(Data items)
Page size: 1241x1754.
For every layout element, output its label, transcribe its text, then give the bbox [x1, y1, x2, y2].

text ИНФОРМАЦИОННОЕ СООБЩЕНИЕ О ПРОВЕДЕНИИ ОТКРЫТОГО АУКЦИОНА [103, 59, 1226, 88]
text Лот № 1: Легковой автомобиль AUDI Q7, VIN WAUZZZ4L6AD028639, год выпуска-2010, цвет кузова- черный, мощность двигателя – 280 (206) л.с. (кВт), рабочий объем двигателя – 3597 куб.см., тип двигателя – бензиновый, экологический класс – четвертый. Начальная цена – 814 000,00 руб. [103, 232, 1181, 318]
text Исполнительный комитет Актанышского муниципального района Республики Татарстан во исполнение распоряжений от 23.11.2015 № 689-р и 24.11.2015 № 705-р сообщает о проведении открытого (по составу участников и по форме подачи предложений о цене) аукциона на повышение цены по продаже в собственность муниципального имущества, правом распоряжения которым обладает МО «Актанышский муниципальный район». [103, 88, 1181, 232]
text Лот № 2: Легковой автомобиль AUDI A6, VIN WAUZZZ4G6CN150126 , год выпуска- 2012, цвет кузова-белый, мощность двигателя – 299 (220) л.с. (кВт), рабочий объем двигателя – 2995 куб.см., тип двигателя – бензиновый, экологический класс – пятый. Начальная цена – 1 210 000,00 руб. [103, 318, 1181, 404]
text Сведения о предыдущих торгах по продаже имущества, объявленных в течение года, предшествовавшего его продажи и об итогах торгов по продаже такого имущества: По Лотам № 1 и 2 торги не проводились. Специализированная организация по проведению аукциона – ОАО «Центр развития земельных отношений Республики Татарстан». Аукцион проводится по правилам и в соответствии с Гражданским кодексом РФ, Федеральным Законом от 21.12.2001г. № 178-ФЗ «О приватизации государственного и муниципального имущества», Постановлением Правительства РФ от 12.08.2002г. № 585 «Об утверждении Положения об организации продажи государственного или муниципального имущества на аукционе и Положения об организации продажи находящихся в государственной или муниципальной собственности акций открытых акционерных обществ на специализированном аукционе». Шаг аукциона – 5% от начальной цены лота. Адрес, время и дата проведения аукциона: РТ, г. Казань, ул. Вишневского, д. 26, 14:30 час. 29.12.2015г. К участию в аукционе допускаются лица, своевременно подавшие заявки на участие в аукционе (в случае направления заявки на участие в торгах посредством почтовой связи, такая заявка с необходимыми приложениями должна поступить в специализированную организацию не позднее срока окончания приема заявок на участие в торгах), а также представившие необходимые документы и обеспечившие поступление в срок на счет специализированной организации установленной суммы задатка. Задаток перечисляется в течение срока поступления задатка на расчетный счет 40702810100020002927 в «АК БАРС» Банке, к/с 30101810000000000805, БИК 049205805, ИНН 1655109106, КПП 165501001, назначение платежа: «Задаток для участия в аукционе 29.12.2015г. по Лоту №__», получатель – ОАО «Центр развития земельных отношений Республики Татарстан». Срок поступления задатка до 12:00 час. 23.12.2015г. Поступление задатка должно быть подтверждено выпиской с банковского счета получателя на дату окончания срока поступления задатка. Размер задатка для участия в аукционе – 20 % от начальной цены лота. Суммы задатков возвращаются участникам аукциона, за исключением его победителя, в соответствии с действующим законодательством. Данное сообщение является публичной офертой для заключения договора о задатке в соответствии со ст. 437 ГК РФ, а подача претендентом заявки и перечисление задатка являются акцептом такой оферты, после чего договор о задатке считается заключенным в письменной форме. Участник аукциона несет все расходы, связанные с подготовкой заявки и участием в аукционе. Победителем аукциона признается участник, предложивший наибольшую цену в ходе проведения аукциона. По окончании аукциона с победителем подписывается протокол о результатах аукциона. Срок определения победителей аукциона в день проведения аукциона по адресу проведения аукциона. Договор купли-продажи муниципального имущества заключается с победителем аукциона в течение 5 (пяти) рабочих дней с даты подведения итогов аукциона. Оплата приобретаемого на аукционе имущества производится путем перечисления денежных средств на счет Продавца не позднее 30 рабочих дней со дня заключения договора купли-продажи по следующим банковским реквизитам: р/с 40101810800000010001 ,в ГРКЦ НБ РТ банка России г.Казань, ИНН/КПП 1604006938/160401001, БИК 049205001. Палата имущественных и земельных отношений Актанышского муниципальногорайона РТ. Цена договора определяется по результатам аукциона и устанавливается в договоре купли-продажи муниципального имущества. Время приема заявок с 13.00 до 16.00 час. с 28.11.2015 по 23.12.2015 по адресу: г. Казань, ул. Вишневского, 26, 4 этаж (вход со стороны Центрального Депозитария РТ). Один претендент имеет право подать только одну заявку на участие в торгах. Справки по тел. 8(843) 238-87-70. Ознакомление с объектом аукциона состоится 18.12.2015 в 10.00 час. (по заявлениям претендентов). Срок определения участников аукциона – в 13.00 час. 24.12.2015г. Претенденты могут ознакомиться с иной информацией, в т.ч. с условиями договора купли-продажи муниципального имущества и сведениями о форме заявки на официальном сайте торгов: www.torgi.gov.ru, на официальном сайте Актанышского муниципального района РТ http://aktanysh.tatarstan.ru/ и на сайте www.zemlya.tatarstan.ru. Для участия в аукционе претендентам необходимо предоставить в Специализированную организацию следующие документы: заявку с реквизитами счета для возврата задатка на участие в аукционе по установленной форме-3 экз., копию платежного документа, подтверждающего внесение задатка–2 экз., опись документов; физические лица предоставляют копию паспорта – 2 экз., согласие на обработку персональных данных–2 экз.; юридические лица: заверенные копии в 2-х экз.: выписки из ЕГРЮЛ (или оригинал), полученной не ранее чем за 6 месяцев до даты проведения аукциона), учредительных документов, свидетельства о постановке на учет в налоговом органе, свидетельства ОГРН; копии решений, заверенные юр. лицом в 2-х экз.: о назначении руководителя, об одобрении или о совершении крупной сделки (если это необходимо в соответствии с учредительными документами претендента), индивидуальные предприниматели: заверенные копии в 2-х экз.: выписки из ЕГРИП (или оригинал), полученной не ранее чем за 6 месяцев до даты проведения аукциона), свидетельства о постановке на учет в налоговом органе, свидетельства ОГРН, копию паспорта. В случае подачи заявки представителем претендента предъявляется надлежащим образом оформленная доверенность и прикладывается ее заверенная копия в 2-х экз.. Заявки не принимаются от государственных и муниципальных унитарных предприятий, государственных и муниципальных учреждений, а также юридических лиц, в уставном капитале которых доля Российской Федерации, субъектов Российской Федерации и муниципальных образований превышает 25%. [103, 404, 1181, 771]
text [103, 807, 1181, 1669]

• [Directive]
Copy all lines from the data that hold the word "бензиновый".

• [Answer area]
text Лот № 1: Легковой автомобиль AUDI Q7, VIN WAUZZZ4L6AD028639, год выпуска-2010, цвет кузова- черный, мощность двигателя – 280 (206) л.с. (кВт), рабочий объем двигателя – 3597 куб.см., тип двигателя – бензиновый, экологический класс – четвертый. Начальная цена – 814 000,00 руб. [103, 232, 1181, 318]
text Лот № 2: Легковой автомобиль AUDI A6, VIN WAUZZZ4G6CN150126 , год выпуска- 2012, цвет кузова-белый, мощность двигателя – 299 (220) л.с. (кВт), рабочий объем двигателя – 2995 куб.см., тип двигателя – бензиновый, экологический класс – пятый. Начальная цена – 1 210 000,00 руб. [103, 318, 1181, 404]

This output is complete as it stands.